Task data:
★ ★ ★ ★ ★ ★ ★

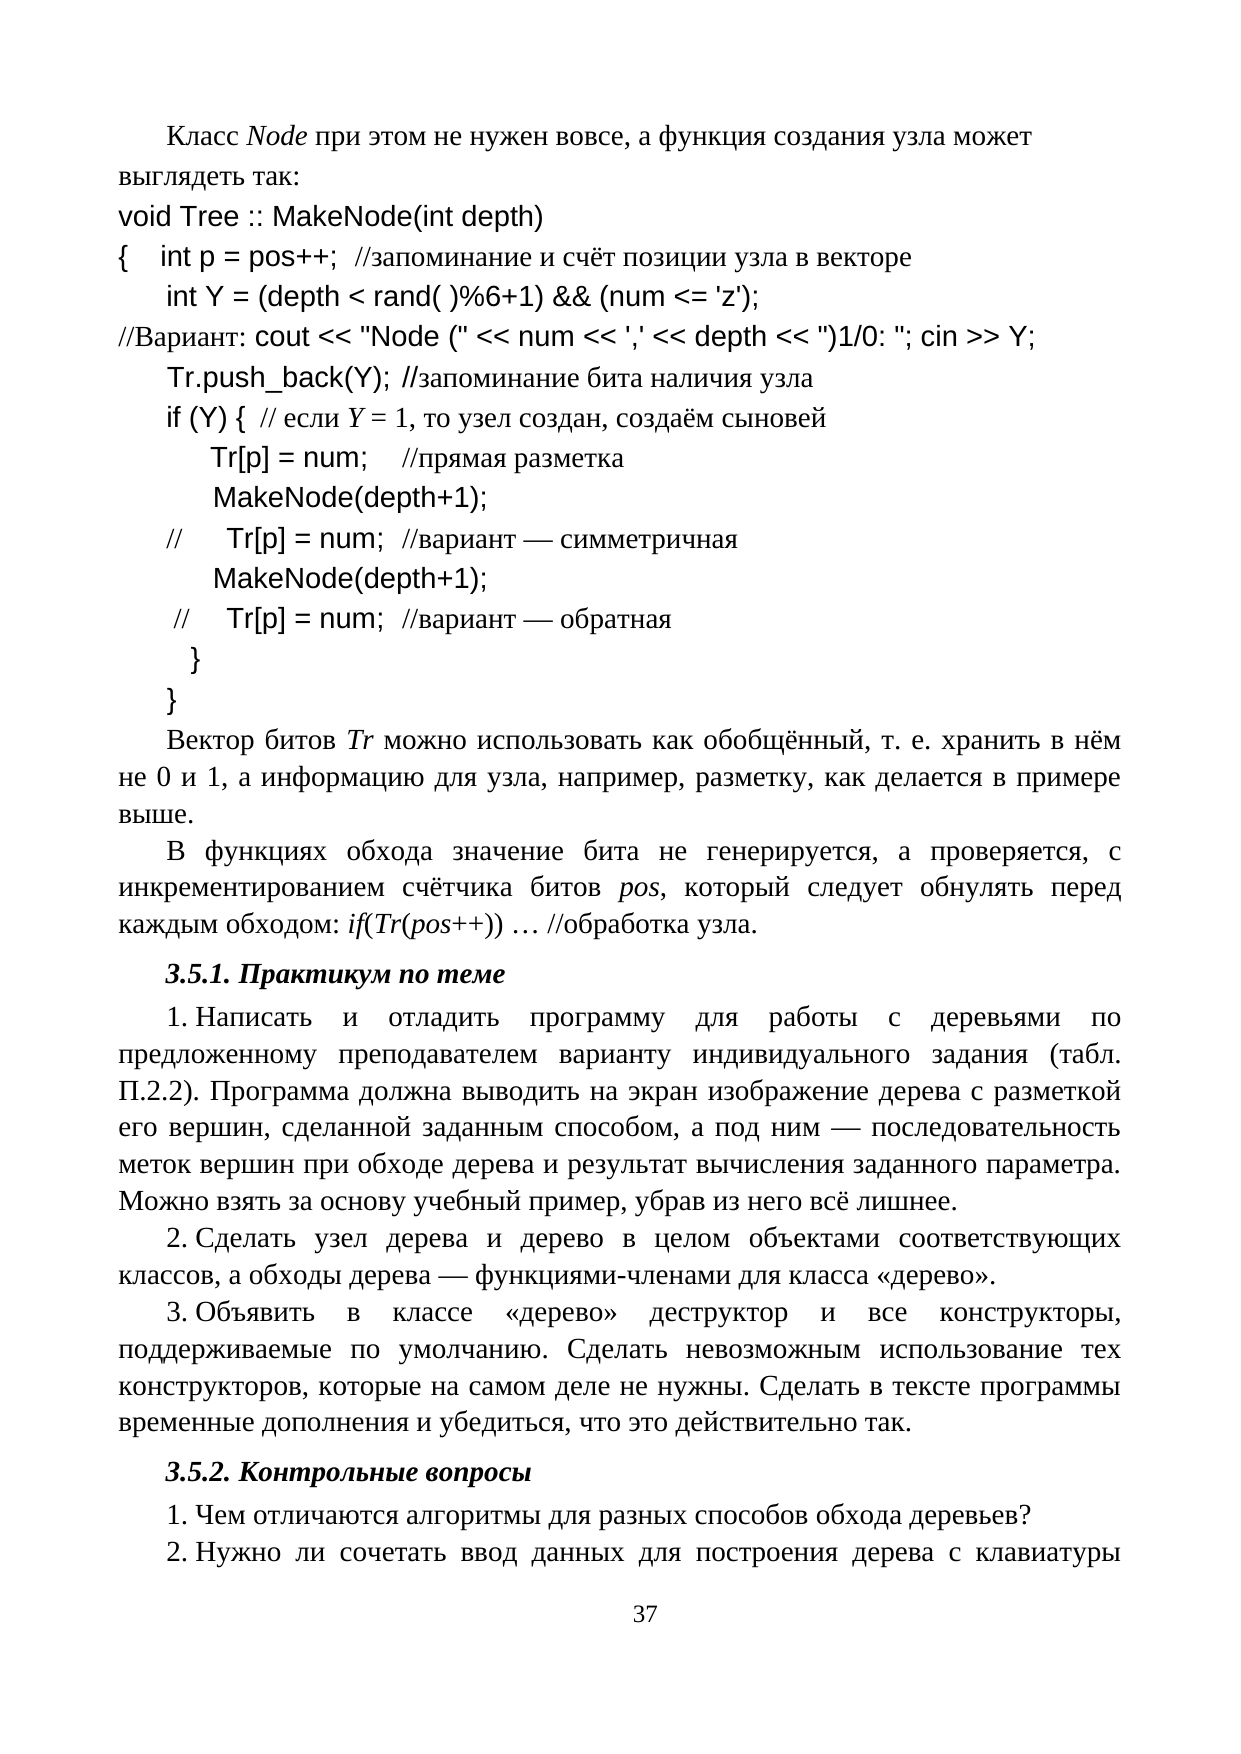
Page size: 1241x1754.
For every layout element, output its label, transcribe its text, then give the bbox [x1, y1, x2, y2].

★ ★ ★ ★ ★ ★ ★

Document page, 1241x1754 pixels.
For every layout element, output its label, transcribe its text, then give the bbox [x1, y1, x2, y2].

★ ★ ★ ★ ★ ★ ★

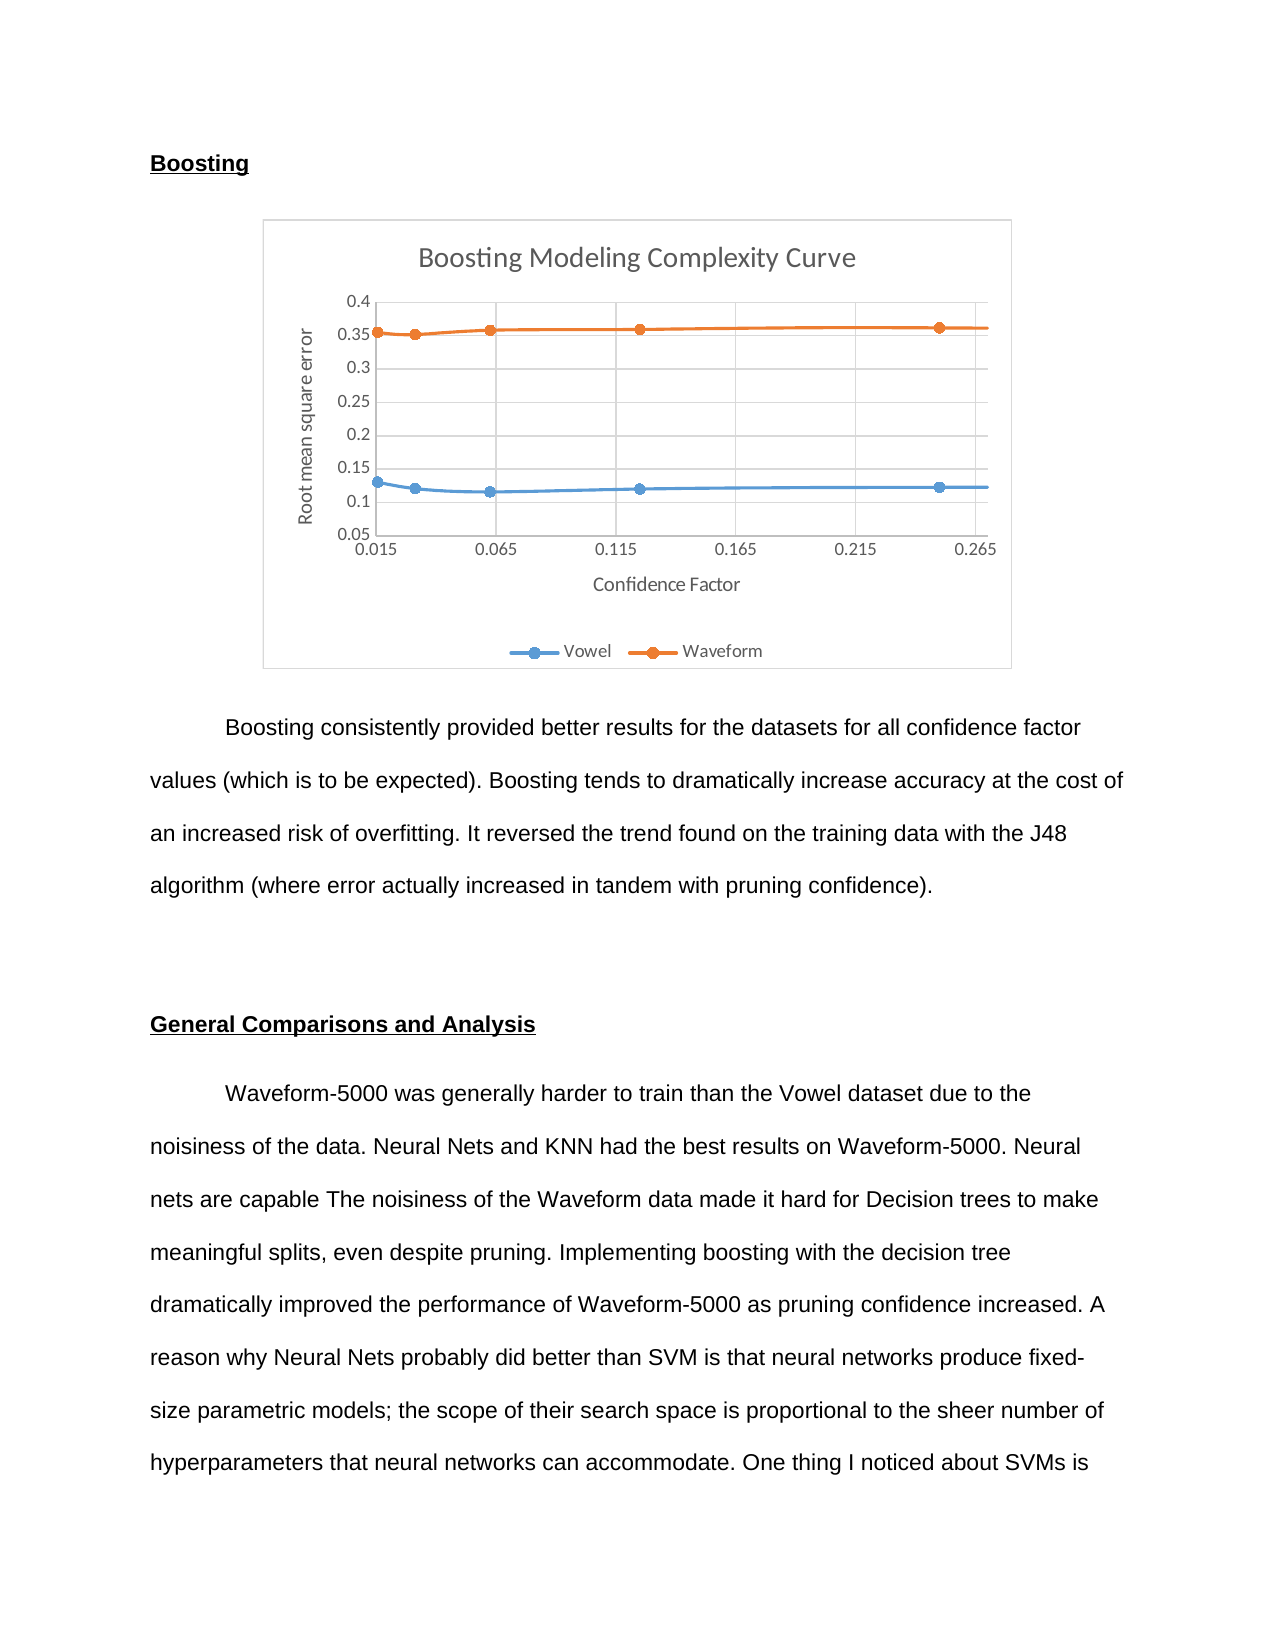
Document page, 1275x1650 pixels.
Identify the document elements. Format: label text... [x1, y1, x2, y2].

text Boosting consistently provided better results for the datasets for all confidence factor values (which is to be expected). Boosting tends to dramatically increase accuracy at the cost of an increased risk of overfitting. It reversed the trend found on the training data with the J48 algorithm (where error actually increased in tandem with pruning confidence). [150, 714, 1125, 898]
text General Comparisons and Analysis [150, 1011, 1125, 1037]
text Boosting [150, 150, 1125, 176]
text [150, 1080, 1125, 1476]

★ ★ ★ ★ ★ ★ ★

Job: Calculate how many lines of the material include the string "pixels", and state that number by itself.

Expected answer: 2